Bay of Chaleur Forgotten Treasures

Description

147 pages
Contains Photos, Illustrations, Maps, Bibliography
$16.95
ISBN 1-55109-185-2
DDC 971.5'12

Publisher

Year

1997

Contributor

Reviewed by Richard Wilbur

Richard Wilbur is supervisor of the Legislative Research Service at the
New Brunswick Legislature, and the author of The Rise of French New
Brunswick.

Review

Local newspaper editor A.J. McCarthy has cobbled together a wonderful
mix of stories, mostly from the weekly Northern Light and earlier New
Brunswick publications. The result is somewhat uneven, with most stories
running barely a page and ending as abruptly as they began.

For readers not familiar with New Brunswick’s feisty “north
shore,” McCarthy’s arrangement of the stories (“Ships and
Shipwrecks,” “Trains and Trainwrecks,” “War Stories and
Heroes,” etc.) provides a lively history.

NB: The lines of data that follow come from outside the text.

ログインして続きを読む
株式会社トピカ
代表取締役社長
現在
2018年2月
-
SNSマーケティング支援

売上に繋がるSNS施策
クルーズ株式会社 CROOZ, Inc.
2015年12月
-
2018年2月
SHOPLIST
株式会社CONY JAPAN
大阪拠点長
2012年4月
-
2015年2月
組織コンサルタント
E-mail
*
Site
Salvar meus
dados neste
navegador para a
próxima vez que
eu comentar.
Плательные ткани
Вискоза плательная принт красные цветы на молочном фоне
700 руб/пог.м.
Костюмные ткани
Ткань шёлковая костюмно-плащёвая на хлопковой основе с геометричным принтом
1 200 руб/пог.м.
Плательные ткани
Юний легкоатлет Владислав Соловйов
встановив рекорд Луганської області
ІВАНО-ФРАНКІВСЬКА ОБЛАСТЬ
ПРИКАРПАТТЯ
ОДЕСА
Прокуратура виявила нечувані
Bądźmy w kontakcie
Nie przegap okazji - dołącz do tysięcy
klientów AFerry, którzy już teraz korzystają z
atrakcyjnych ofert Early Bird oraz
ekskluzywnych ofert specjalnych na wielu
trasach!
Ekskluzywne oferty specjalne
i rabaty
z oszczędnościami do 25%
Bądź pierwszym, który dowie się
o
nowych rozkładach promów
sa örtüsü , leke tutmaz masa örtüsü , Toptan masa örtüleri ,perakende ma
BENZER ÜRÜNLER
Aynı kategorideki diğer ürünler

The brevity of some of the
items only whets the appetite for more details. For example, a fuller
account of the exploits of Joe Gammon, “the well-known Bathurst barber
and liquor sleuth,” would have been welcome. Or of the story of Samuel
Napier, who along with his brother returned from the 1850s Australian
gold rush with a 145-pound nugget that was “95 per cent pure gold.”
Somehow they got it to England, where they showed it to Queen Victoria
and then sold it to the Bank of England for ten thousand pounds.

This collection provides an entertaining glimpse into a region that
still contains some of New Brunswick’s most colorful characters.